Given the fact that her son Gavin has a history of cardiac disease, Bradford says it was of the utmost importance that Harper be tested for it. As the mom explains, “every day [the disease is] left untreated raises the risk of serious complications, including heart failure and lifelong heart tissue damage, thus significantly raising the chances of early adulthood heart attacks and aneurysms.”
The good news is, Bradford says Harper began to get better within just a few days of medication and a weekend stay at the hospital. She is home now, and continues to recover. (She’s even back to her old antics of wrestling her brothers and terrorizing the cats, according to her mom.)
However, Bradford is still is concerned that the delay in treatment might have caused her daughter damage.
“We won’t know until more testing is done if Harper’s heart is damaged,” she explains in her post. “Had the testing I requested on our first trip been done, the second trip never would have happened. They’d have seen an issue, looked further, and found this days ago.”
Either way, Bradford’s message is strong and clear: You know your child best, and sometimes that means you have to go against the grain to advocate for what they need. Sometimes that means ruffling a few feathers along the way, but when it comes to our kid’s health and well-being, there is no other way to do it.

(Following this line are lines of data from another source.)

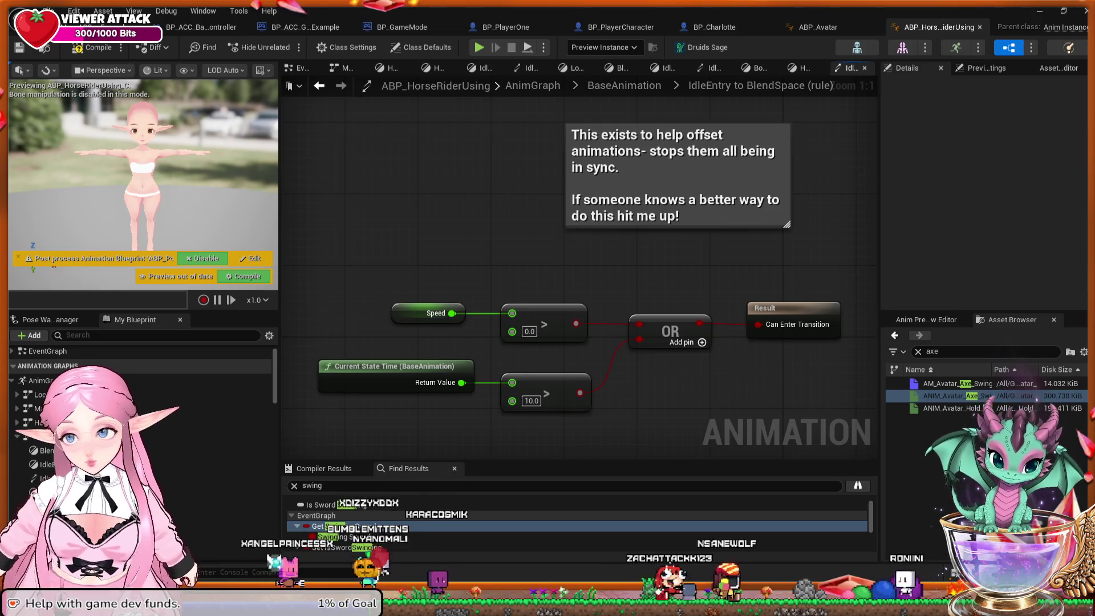
left_click(793, 311)
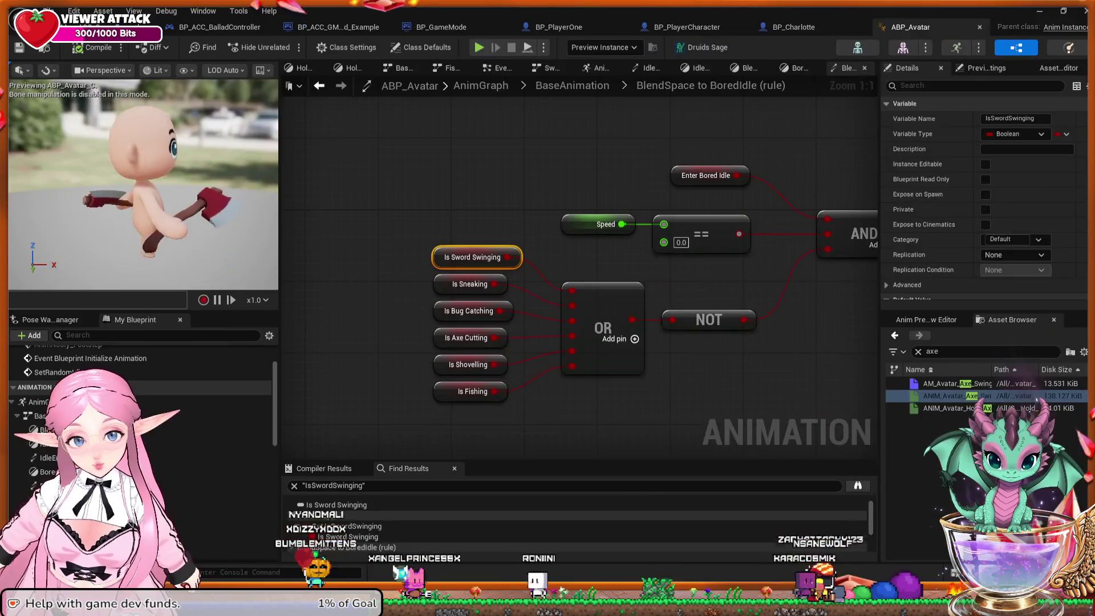
Switch through the ABP_Avatar and level editors back to ABP_HorseRiderUsing's transition rule.
key("ctrl+Tab")
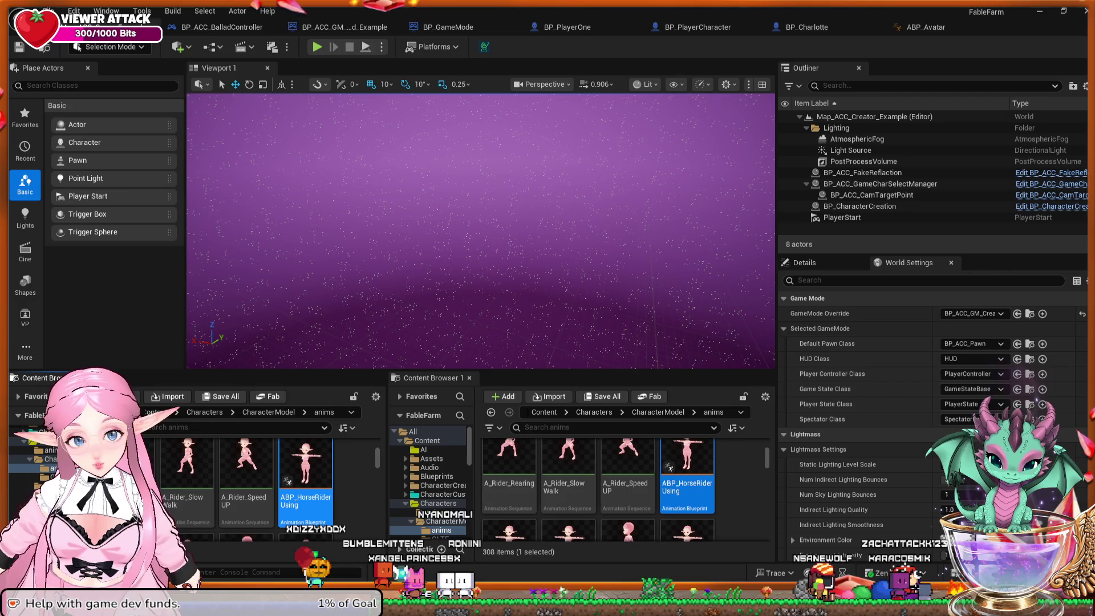
key("ctrl+Tab")
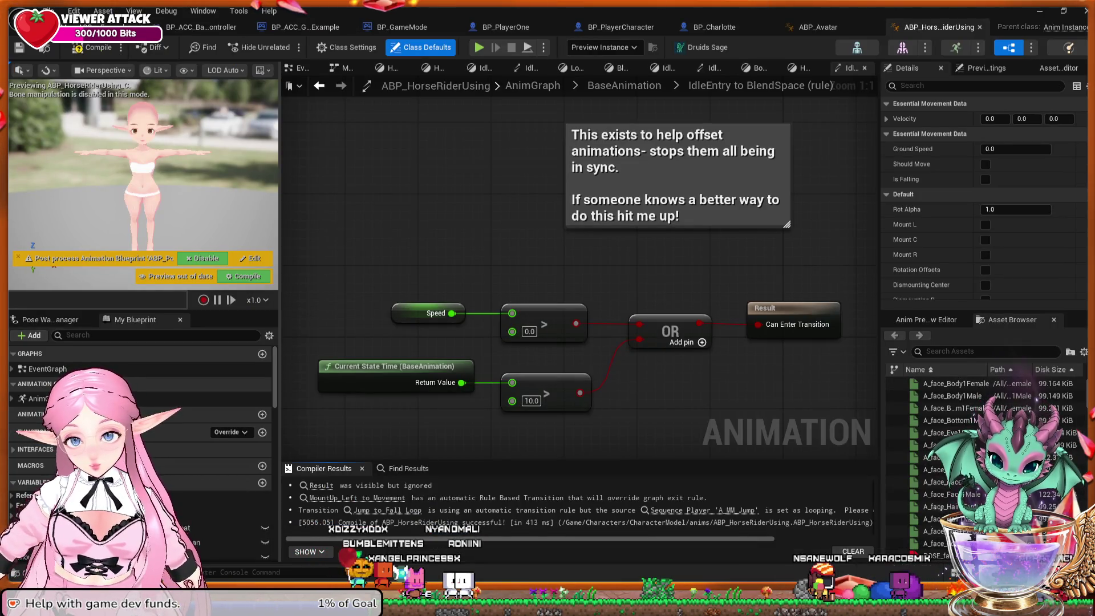
Compile ABP_HorseRiderUsing with F7 and open its EventGraph from My Blueprint.
key("F7")
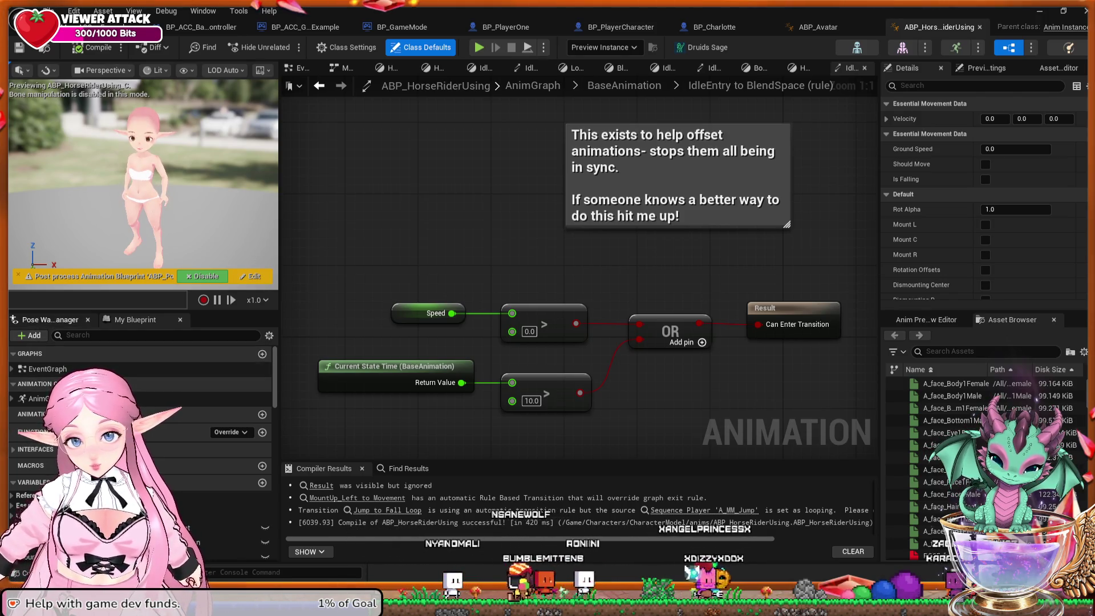
left_click(50, 320)
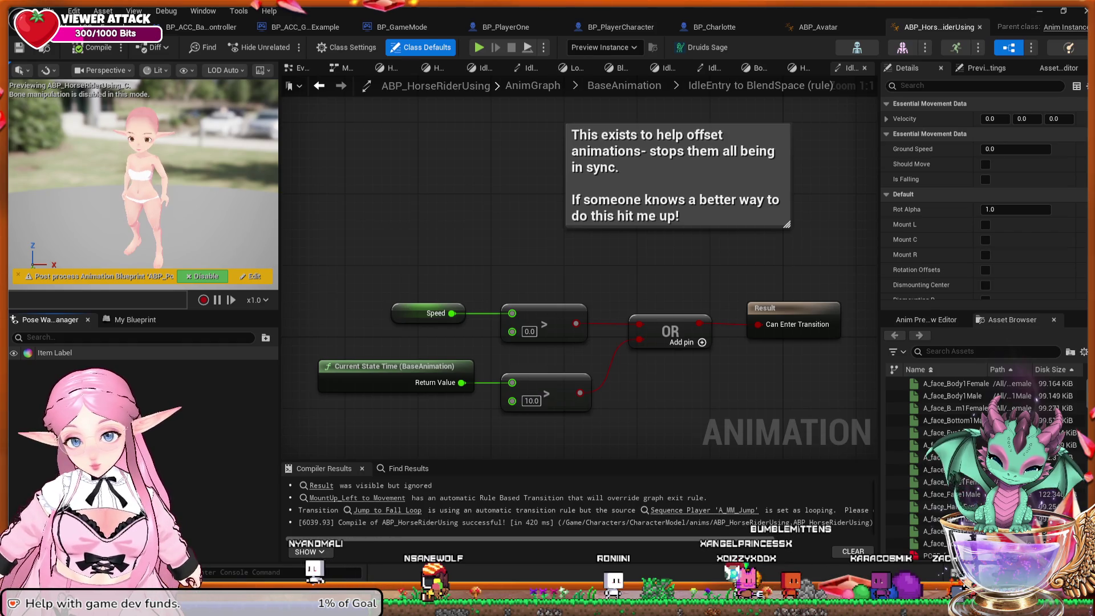
left_click(136, 320)
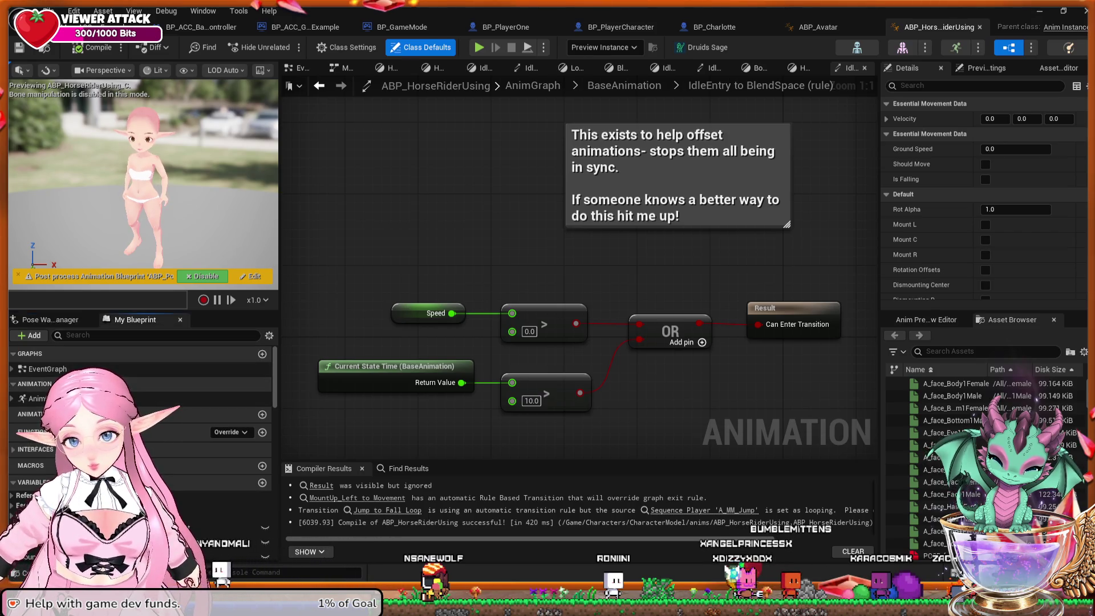
double_click(47, 368)
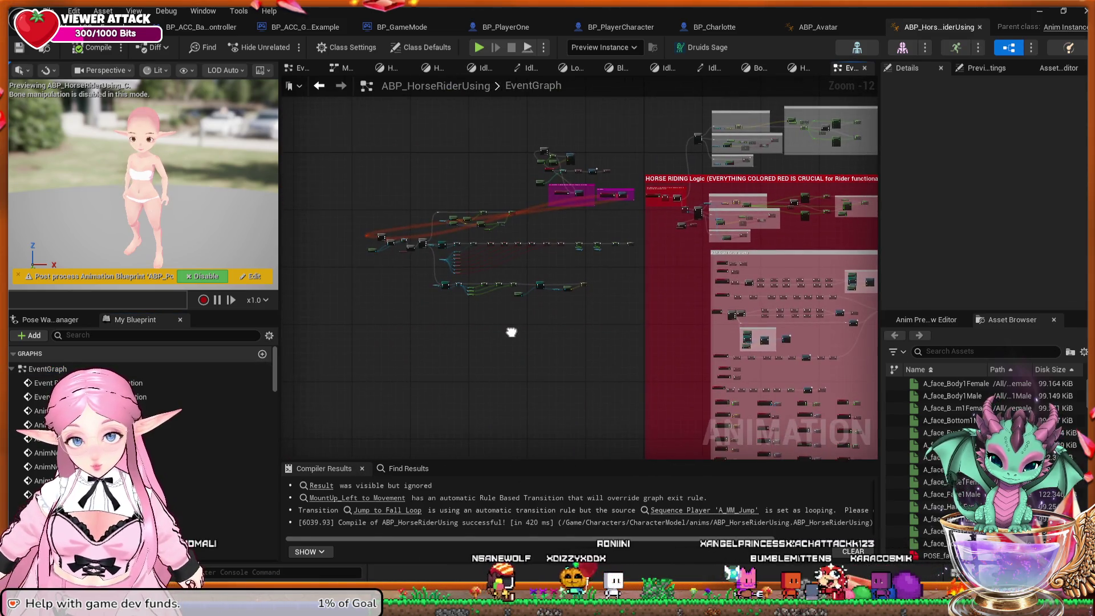
Bring the HORSE RIDING Logic and TICK Events nodes into view and nudge the Update Animation event down.
mouse_move(503, 336)
left_mouse_down()
mouse_move(257, 331)
mouse_move(80, 292)
left_mouse_up()
scroll(579, 268, "up", 8)
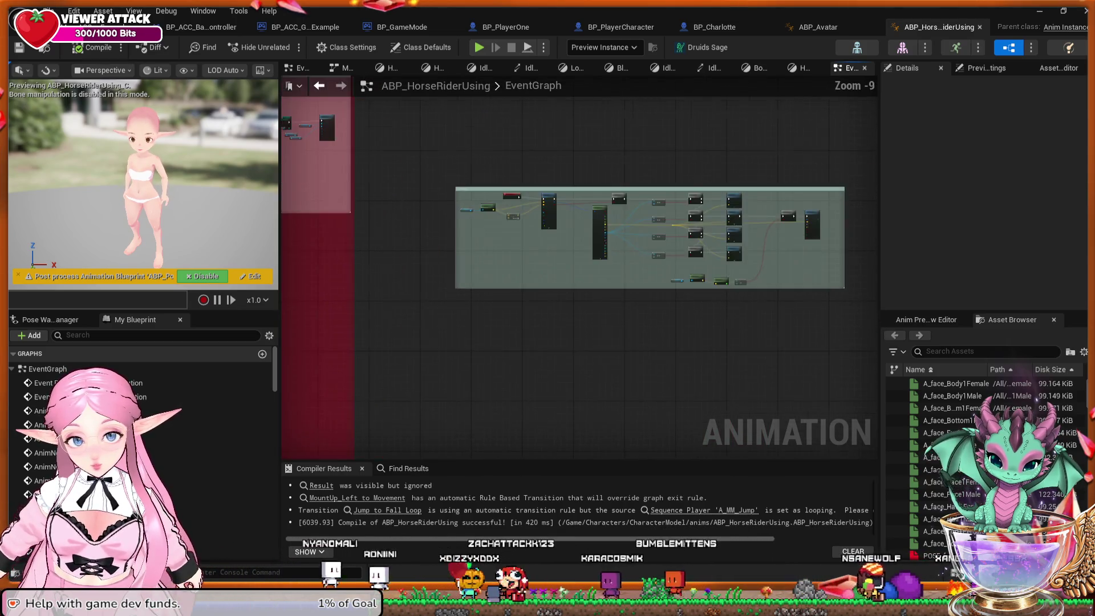
left_click_drag(452, 248, 606, 428)
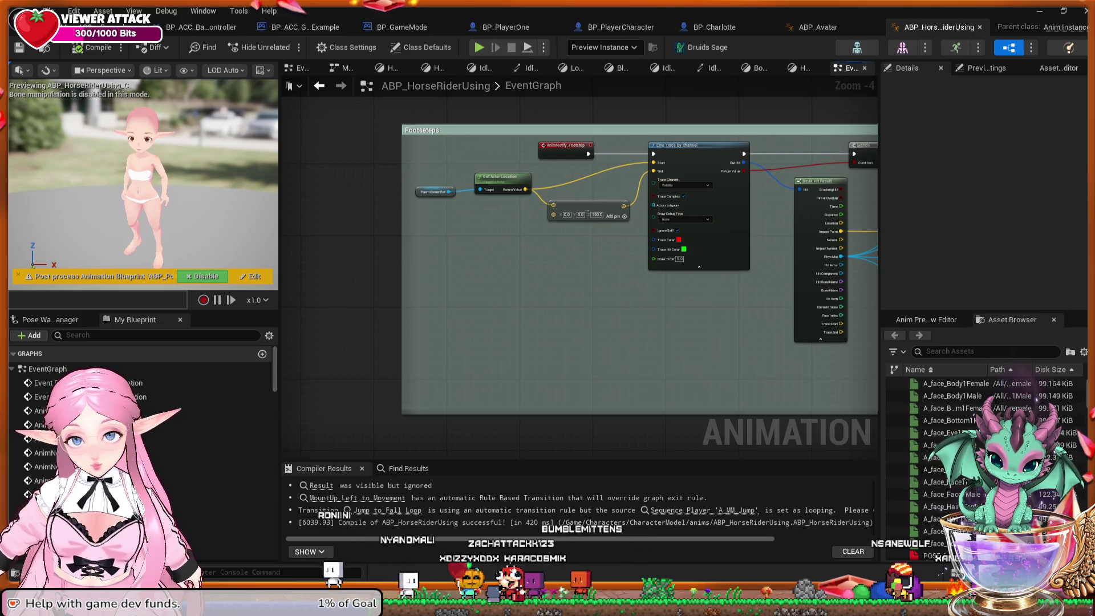
scroll(610, 362, "down", 8)
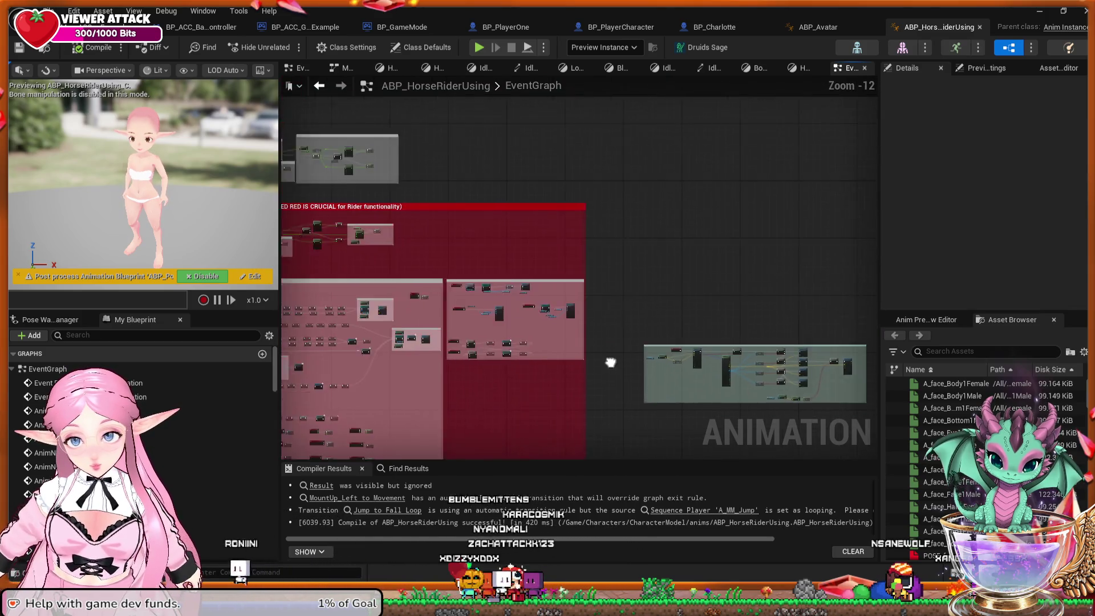
scroll(611, 362, "up", 7)
left_click_drag(490, 344, 740, 296)
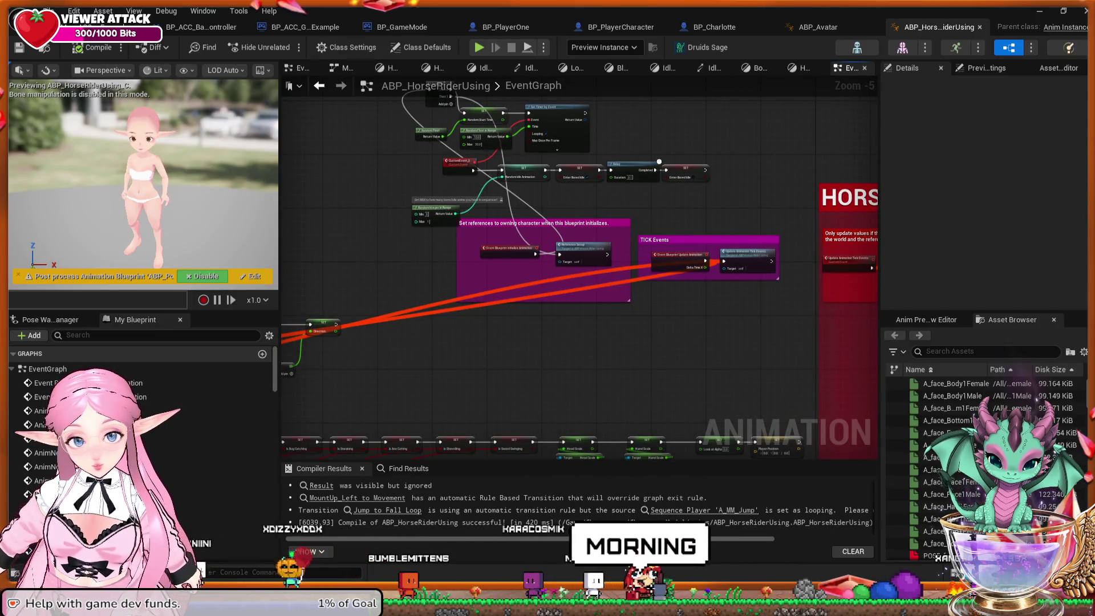
left_click_drag(675, 255, 645, 280)
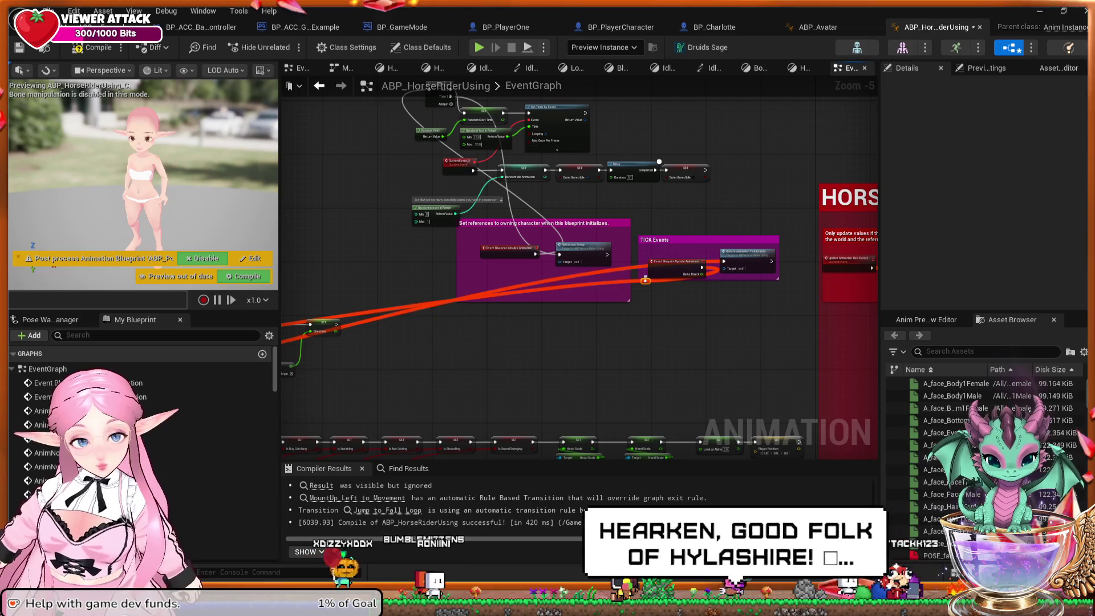
scroll(143, 444, "up", 2)
scroll(188, 389, "up", 1)
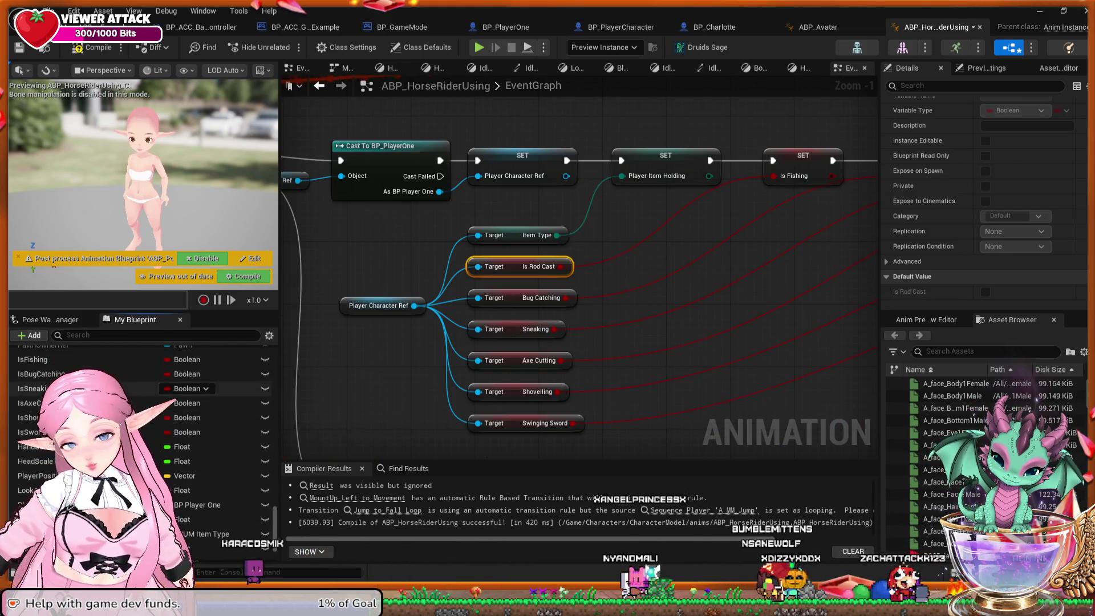
left_click(240, 377)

“I will never allow my fears to be written off again,” Bradford writes in her post. “I know my children, and I know when something is seriously wrong.”
“You do too,” she says, as she reaches across the aisle to all of us parents out there, just trying to do the best for our kids. “You are their voice and their advocate,” she reassures. ” … don’t let anyone, no matter their degree or their opinion, make you feel like you don’t. You know them better and you can tell when something isn’t okay. Say so, and if someone won’t listen, say it louder until they do. Your child depends upon you to do so.”